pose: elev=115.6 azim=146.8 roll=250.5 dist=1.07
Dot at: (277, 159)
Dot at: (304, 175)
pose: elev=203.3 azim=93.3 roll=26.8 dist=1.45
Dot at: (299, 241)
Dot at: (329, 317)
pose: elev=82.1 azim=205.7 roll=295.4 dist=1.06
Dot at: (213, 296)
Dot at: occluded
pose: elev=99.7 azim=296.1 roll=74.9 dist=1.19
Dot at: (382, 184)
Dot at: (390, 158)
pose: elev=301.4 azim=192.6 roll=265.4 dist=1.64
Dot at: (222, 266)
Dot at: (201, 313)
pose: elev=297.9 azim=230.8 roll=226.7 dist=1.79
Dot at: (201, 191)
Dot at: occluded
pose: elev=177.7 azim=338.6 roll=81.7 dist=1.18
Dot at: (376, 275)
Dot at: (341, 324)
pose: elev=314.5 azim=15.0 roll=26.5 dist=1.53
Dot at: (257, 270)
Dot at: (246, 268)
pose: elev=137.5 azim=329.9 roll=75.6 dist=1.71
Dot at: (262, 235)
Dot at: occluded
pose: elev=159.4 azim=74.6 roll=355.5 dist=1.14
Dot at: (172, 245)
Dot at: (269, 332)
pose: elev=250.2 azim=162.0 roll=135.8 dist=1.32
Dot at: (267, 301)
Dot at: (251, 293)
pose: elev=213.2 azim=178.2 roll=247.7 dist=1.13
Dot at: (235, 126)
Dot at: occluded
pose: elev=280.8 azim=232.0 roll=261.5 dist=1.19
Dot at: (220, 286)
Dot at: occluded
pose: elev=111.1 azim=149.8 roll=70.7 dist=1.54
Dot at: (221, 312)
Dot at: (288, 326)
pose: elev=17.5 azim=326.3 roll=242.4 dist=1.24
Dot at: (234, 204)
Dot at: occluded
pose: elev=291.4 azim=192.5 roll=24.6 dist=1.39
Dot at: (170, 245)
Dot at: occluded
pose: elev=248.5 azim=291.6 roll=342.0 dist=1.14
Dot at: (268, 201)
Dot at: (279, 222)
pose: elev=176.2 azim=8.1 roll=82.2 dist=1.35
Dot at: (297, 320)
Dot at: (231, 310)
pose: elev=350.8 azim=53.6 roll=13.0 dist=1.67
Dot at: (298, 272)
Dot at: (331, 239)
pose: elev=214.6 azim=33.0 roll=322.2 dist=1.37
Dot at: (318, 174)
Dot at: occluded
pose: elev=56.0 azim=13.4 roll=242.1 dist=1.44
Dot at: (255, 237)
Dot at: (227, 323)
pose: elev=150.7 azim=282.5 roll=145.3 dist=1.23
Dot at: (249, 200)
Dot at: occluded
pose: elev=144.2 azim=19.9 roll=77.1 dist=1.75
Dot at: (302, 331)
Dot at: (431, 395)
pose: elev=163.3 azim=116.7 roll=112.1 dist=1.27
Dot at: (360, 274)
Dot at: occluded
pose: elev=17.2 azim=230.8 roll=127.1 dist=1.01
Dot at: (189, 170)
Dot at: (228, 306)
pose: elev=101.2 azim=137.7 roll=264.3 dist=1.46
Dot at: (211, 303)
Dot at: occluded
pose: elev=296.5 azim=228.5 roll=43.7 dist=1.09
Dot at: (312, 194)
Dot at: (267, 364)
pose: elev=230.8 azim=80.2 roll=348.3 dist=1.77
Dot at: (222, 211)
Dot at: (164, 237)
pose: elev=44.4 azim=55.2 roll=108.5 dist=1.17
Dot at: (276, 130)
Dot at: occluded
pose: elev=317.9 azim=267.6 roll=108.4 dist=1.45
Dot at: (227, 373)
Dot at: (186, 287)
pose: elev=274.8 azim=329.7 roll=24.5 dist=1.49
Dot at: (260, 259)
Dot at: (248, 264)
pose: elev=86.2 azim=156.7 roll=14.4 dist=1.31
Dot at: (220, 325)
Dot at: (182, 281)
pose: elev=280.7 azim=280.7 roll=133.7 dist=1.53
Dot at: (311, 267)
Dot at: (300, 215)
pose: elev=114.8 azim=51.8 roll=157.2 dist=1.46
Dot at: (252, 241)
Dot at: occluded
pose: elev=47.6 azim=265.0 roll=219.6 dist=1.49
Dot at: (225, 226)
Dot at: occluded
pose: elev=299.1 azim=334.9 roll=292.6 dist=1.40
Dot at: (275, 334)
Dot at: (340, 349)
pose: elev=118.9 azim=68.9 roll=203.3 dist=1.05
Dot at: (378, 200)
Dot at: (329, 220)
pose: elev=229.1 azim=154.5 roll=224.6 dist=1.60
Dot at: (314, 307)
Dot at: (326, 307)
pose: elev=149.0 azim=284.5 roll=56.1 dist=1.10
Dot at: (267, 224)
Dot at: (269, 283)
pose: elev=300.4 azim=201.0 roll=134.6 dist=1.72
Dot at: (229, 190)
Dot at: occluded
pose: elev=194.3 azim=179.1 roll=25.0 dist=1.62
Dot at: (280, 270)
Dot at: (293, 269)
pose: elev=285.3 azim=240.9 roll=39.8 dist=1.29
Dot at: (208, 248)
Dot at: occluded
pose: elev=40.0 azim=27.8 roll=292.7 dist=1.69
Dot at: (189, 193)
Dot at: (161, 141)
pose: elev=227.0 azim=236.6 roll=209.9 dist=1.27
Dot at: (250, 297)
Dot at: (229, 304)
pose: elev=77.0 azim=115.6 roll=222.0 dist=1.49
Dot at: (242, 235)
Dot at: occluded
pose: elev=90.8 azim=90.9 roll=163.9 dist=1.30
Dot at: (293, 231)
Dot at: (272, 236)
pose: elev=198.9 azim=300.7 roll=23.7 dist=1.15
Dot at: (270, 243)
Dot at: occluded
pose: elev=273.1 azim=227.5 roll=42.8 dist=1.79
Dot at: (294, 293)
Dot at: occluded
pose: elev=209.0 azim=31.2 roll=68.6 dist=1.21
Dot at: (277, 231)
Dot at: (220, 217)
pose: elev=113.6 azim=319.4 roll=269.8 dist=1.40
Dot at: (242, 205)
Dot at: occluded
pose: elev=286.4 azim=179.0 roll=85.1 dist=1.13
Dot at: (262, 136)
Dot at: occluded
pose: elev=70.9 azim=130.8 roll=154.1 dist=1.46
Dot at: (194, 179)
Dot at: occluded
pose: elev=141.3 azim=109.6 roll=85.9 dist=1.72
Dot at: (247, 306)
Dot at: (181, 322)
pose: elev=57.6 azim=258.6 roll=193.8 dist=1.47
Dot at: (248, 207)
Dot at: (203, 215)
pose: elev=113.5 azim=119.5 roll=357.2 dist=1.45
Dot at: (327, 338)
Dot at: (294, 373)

Your goal
Rewrite the stretch from the line containing "pose: elev=141.3 azim=109.6" through the end of the rows, replacing "pose" with "camera" and leaving everything else unchanged.

The solution
camera: elev=141.3 azim=109.6 roll=85.9 dist=1.72
Dot at: (247, 306)
Dot at: (181, 322)
camera: elev=57.6 azim=258.6 roll=193.8 dist=1.47
Dot at: (248, 207)
Dot at: (203, 215)
camera: elev=113.5 azim=119.5 roll=357.2 dist=1.45
Dot at: (327, 338)
Dot at: (294, 373)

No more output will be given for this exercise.